Я тут же настораживаюсь.
В мой номер?
Неужели это то, о чем я думаю? Неужели все так, как всегда бывает в фильмах про подростков? Или Фом просто предлагает посидеть у меня, вдали от шума и гомона других номинантов? Вдруг в моей голове раздается голос Джек: «Да не будь же такой наивной!»
Боже.
Значит, вот оно.
Я надеялась, что этот момент никогда не настанет.
Мне надо все объяснить ему прямо сейчас.
Стоило сказать что-то до того, как Фом припарковал машину, как мы прошли через лобби, сели в лифт, и я нажала кнопку седьмого этажа. Надо было сразу все объяснить, но до сих пор все шло так гладко! Сплошные благие предзнаменования и смех - мне не хотелось так скоро это разрушать.
Когда я уже достаю из кармана ключ, голос Джек раздается снова, громче прежнего: «Это нечестно с твоей стороны! Он должен знать».
Сначала я задаюсь вопросом, с каких это пор моё подсознание разговаривает голосом моей лучшей подруги и читает мне нотации о мальчиках.
Потом облизываю губы и готовлюсь говорить.
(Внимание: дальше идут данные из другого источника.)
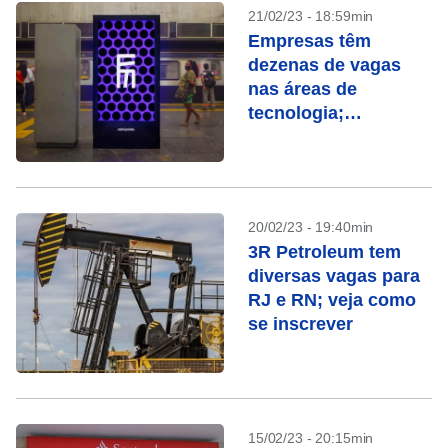
21/02/23 - 18:59min
Empresas têm
dezenas de vagas
nas áreas de
tecnologia;
candidate-se
20/02/23 - 19:40min
3R Petroleum tem
diversas vagas para
RJ e RN; veja como
se inscrever
15/02/23 - 20:15min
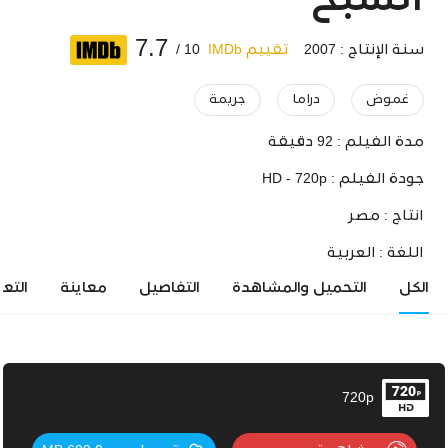
الشبح
7.7
سنة الإنتاج : 2007
تقييم IMDb
10 /
غموض
دراما
جريمة
مدة الفيلم :
92 دقيقة
جودة الفيلم :
HD - 720p
انتاج :
مصر
اللغة :
العربية
الكل
التحميل والمشاهدة
التفاصيل
معاينة
التع
720p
Но что я ему скажу? Я не репетировала речь и вообще об этом не думала. Как можно начать? «Кстати, Фом...»?
— Кстати, Фом...
Все, отступать поздно. Я уже заговорила, и теперь у меня нет выбора. Так что я продолжаю, стоя посреди коридора и глядя на Фома, которому, похоже, становится все более и более неловко:
— Просто... чтобы не было вопросов, я не хочу...
Думаю, необязательно признаваться во всем прямо сейчас. Достаточно просто сказать, что я не хочу делать этого сегодня. Совершенно нормальное уточнение для семнадцатилетней девочки на первом свидании.
Но это ведь не вся правда, а только неловкая полуправда. И если то, что между нами происходит, будет продолжаться, в скором времени мне придётся рассказать и самую неприятную её часть.
Я слишком долго собиралась с мыслями. Лицо Фома как-то странно скривилось. Он отвечает:
— Мы не... если тебе неловко приглашать меня в свой номер, пойдем куда-нибудь еще.